Verdict
Summary
The movie isn’t what I’d consider to be one of the best or better Holmes movies simply because there’s not much mystery to it. Holmes (and the audience) always seems to know exactly who dunnit and how, and so the only pleasure to it all is just settling into yet another Holmes episode. Lee is the real reason to watch it, and director Terence Fisher, who’d done some Hammer Horror pictures, does a pretty nice job with the Berlin locations. Long available only as a public domain title in crummy transfers, Severin brings Sherlock Holmes and the Deadly Necklace to its first official release on disc in the US in a clean and clear widescreen transfer. Severin treats the title with the respect it deserves.
Plot:
Master sleuth Sherlock Holmes thwarts master criminal Moriarty … again!
Review:
A major archeological find is unearthed in Egypt and is brought to London for study. The find in question is a bejeweled box and what is assumed to be Cleopatra’s necklace. It’s no surprise that people associated with the priceless finds begin turning up dead, and when a man shows up stabbed at master sleuth Sherlock Holmes’ doorstep, Scotland Yard turns their upraised brow at Holmes, who insists that he has nothing to do with any of it. Holmes (played by Christopher Lee) and his trusty doctor friend John Watson (Thorley Walters) quickly come up with a prime suspect: Renowned archeologist and master criminal (and longtime nemesis of Holmes) Professor Moriarty (Hans Sohnker) who is conveniently back in town, likely to get his hands on Cleopatra’s necklace. Turns out that Moriarty has positioned himself as the expert on the necklace and will likely figure out a way to get it for himself, but with Holmes on the case, the necklace’s fate remains undecided. It’s clear to everyone except Scotland Yard, of course, that Moriarty is the culprit behind the murders (and we know he has a trick cane that shoots daggers from the tip), and thanks to Holmes’ clever disguises and crackerjack plan to steal the necklace while it’s on transit to a secure location, Holmes is always one quick step ahead of Moriarty, and the climax at an auction house will have some surprises for both of them.

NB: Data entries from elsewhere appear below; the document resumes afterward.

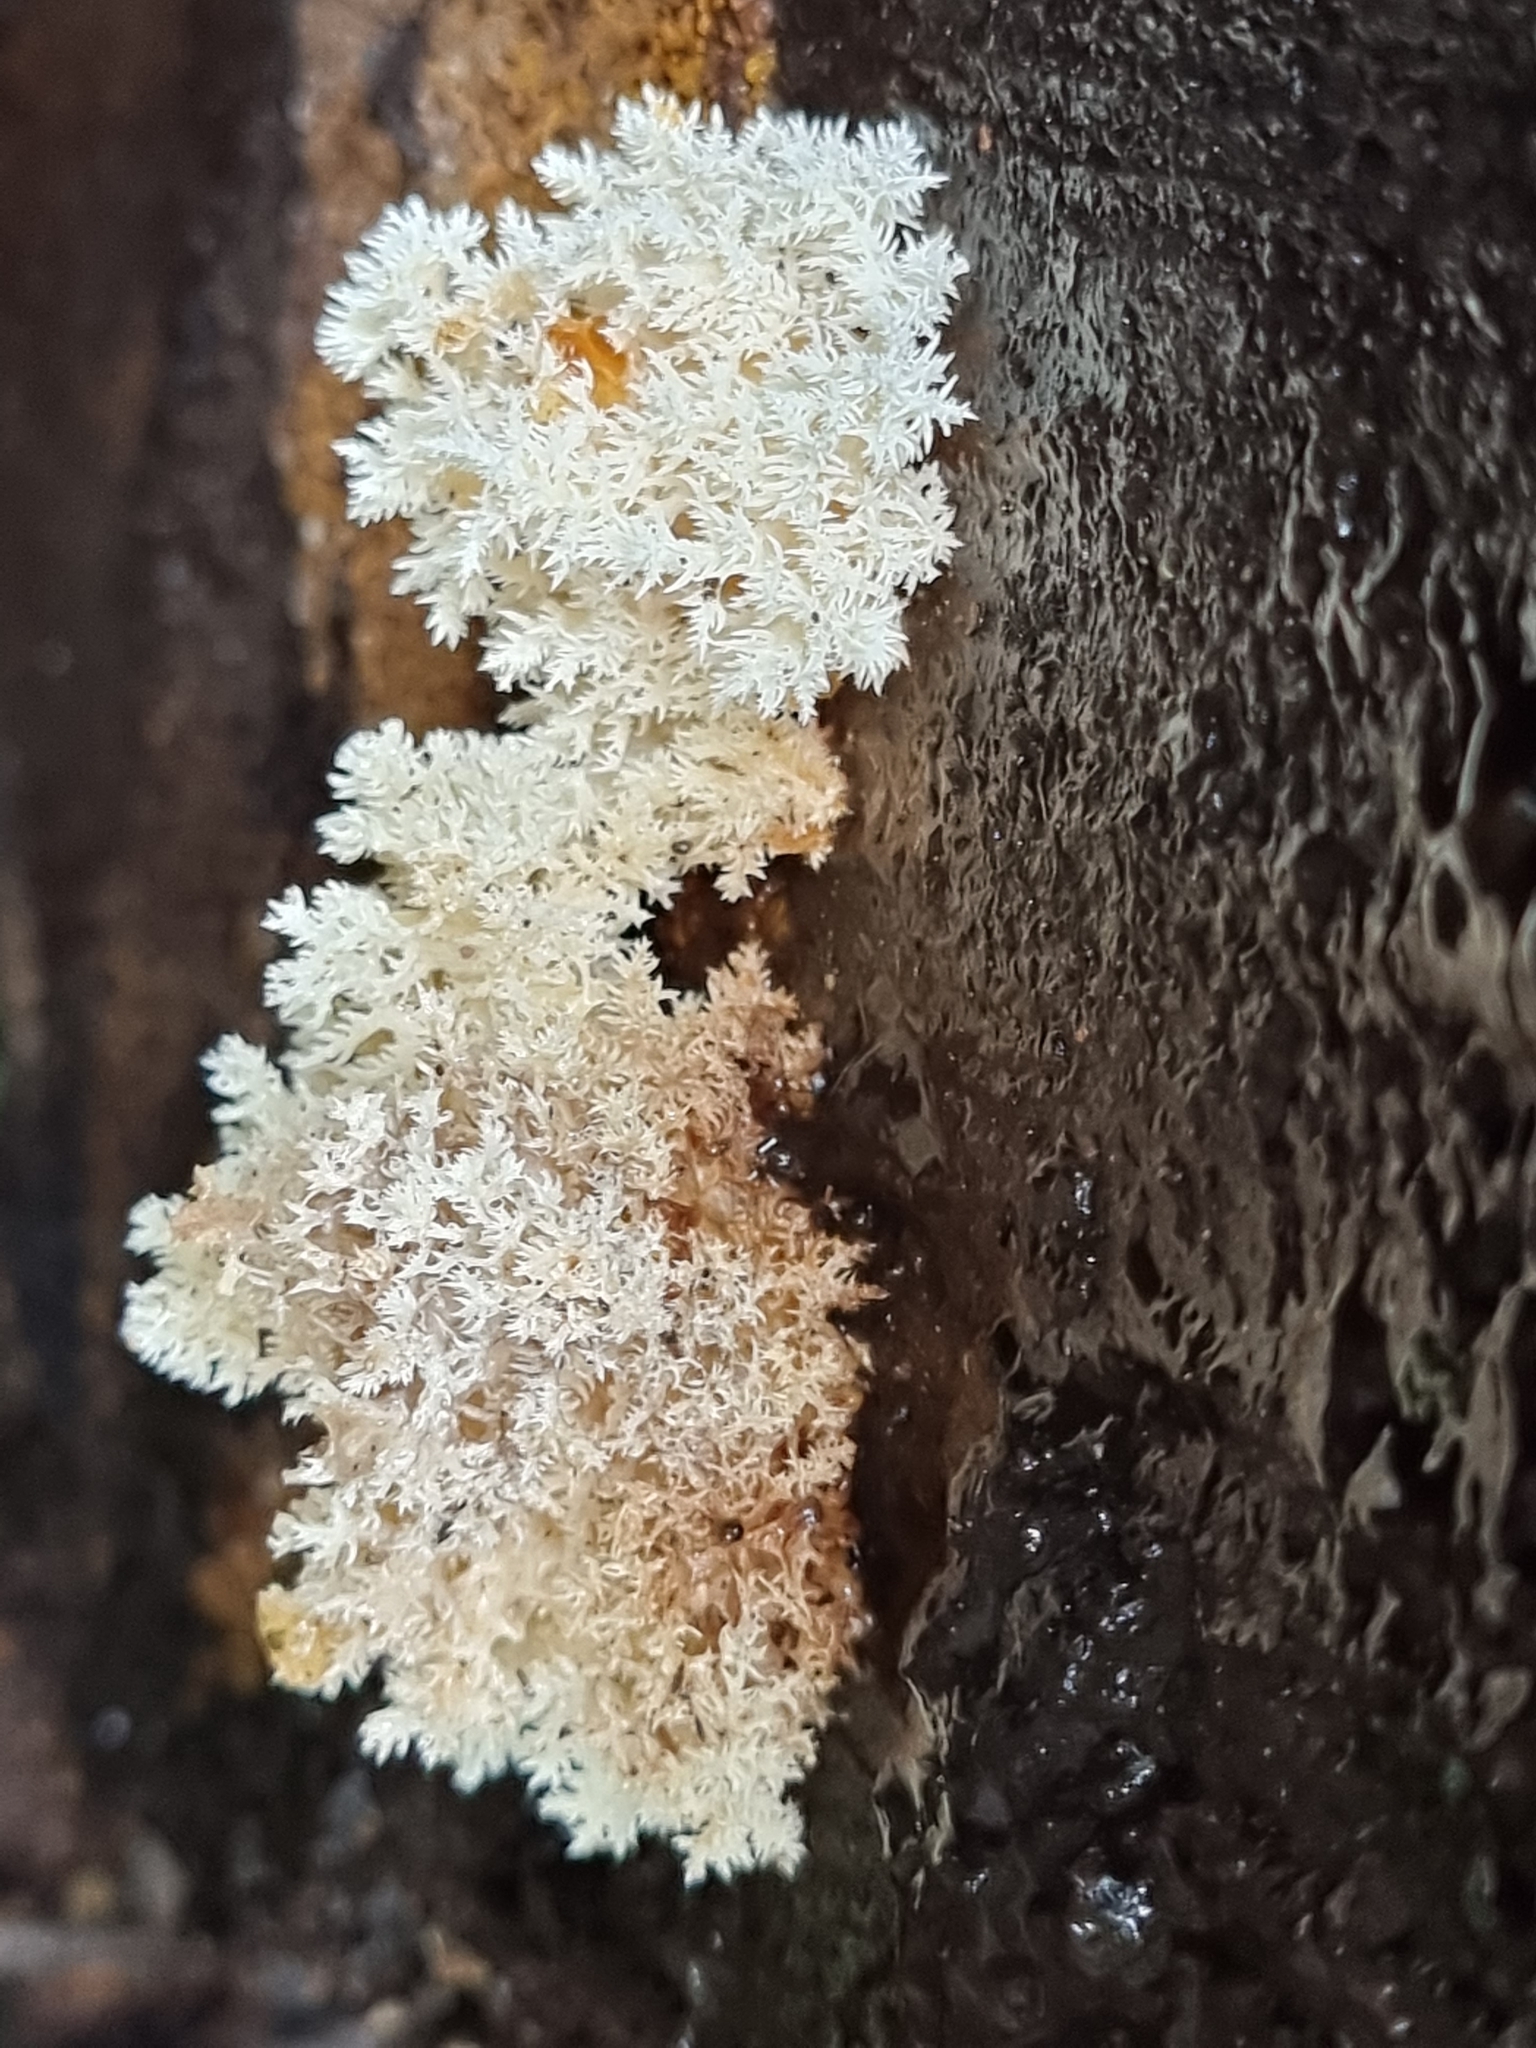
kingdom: Fungi
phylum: Basidiomycota
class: Agaricomycetes
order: Russulales
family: Hericiaceae
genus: Hericium
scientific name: Hericium coralloides
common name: Coral tooth
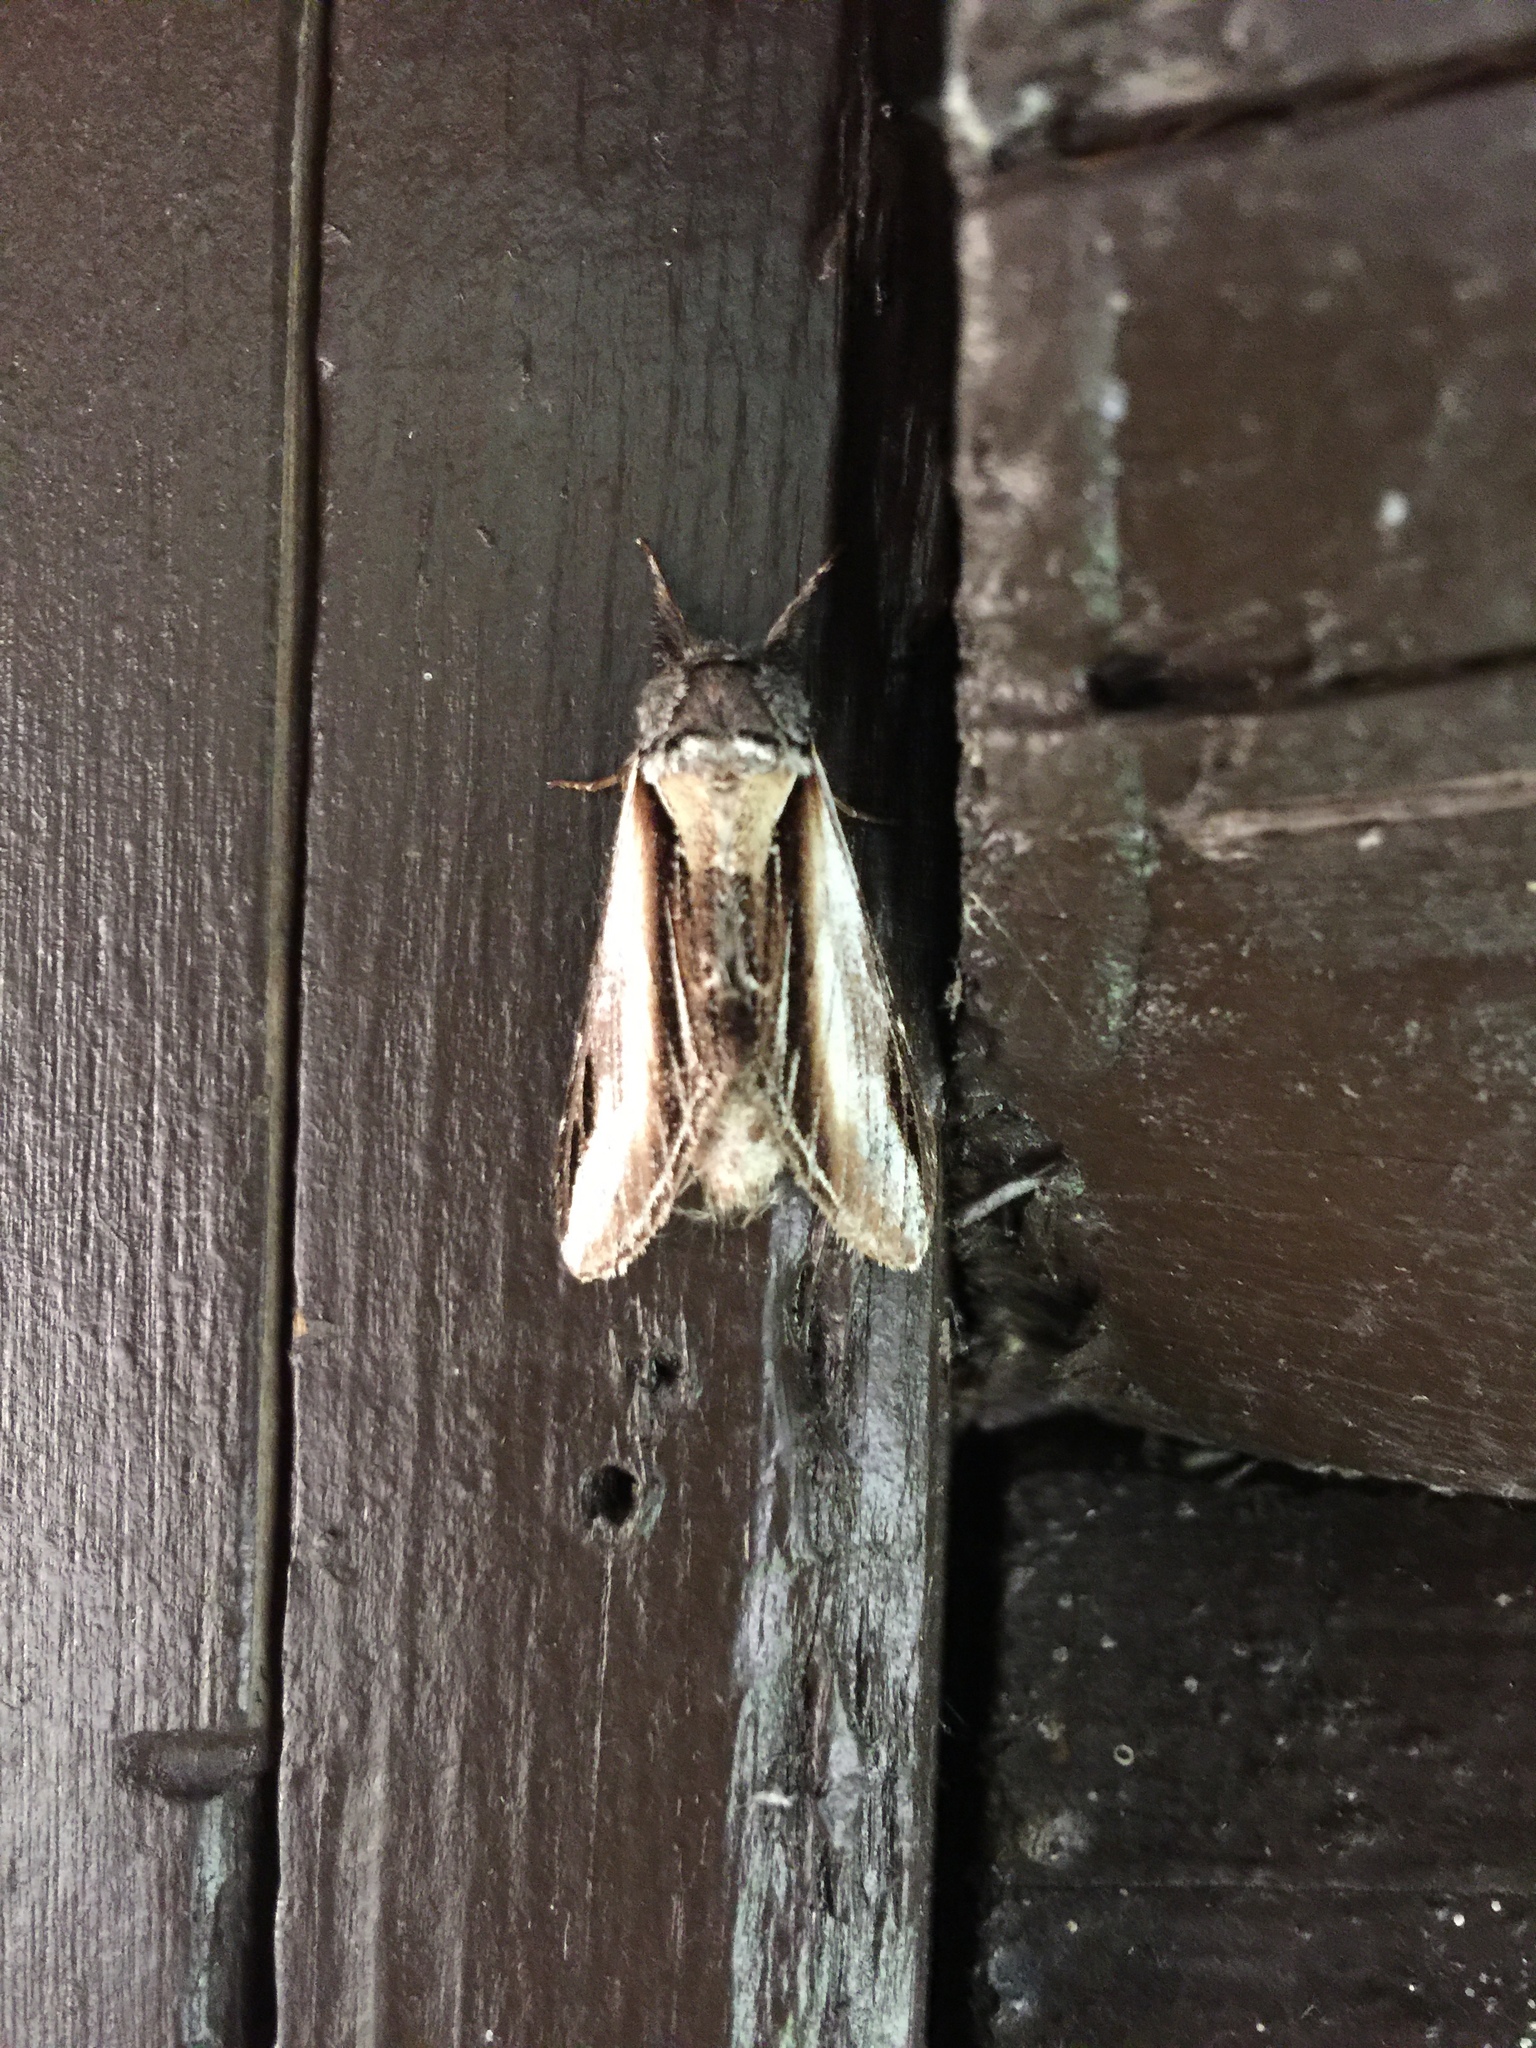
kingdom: Animalia
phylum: Arthropoda
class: Insecta
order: Lepidoptera
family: Notodontidae
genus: Pheosia
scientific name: Pheosia rimosa
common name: Black-rimmed prominent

Fascinating for being shot in Berlin at the height of the Cold War, Sherlock Holmes and the Deadly Necklace is billed as “the only time Christopher Lee played Sherlock Holmes in a movie,” but Lee would go on to play Holmes a number of other times on television, so perhaps this should be billed a bit differently. Lee, wearing a prosthetic nose, certainly looks and acts the part, but his voice was dubbed over by another actor, so we’ll never get his complete performance as intended. The movie isn’t what I’d consider to be one of the best or better Holmes movies simply because there’s not much mystery to it. Holmes (and the audience) always seems to know exactly who dunnit and how, and so the only pleasure to it all is just settling into yet another Holmes episode. Lee is the real reason to watch it, and director Terence Fisher, who’d done some Hammer Horror pictures, does a pretty nice job with the Berlin locations.
Long available only as a public domain title in crummy transfers, Severin brings Sherlock Holmes and the Deadly Necklace to its first official release on disc in the US in a clean and clear widescreen transfer. Severin treats the title with the respect it deserves, adding a new audio commentary by film historians Kim Newman and Barry Forshaw, an on-camera interview with director Fisher, a short feature on Fisher, an the trailer. Concurrently, Severin has also just released another Sherlock Holmes title with Peter Cushing called Sherlock Holmes, which collects several BBC episodes that Cushing did as the titular detective.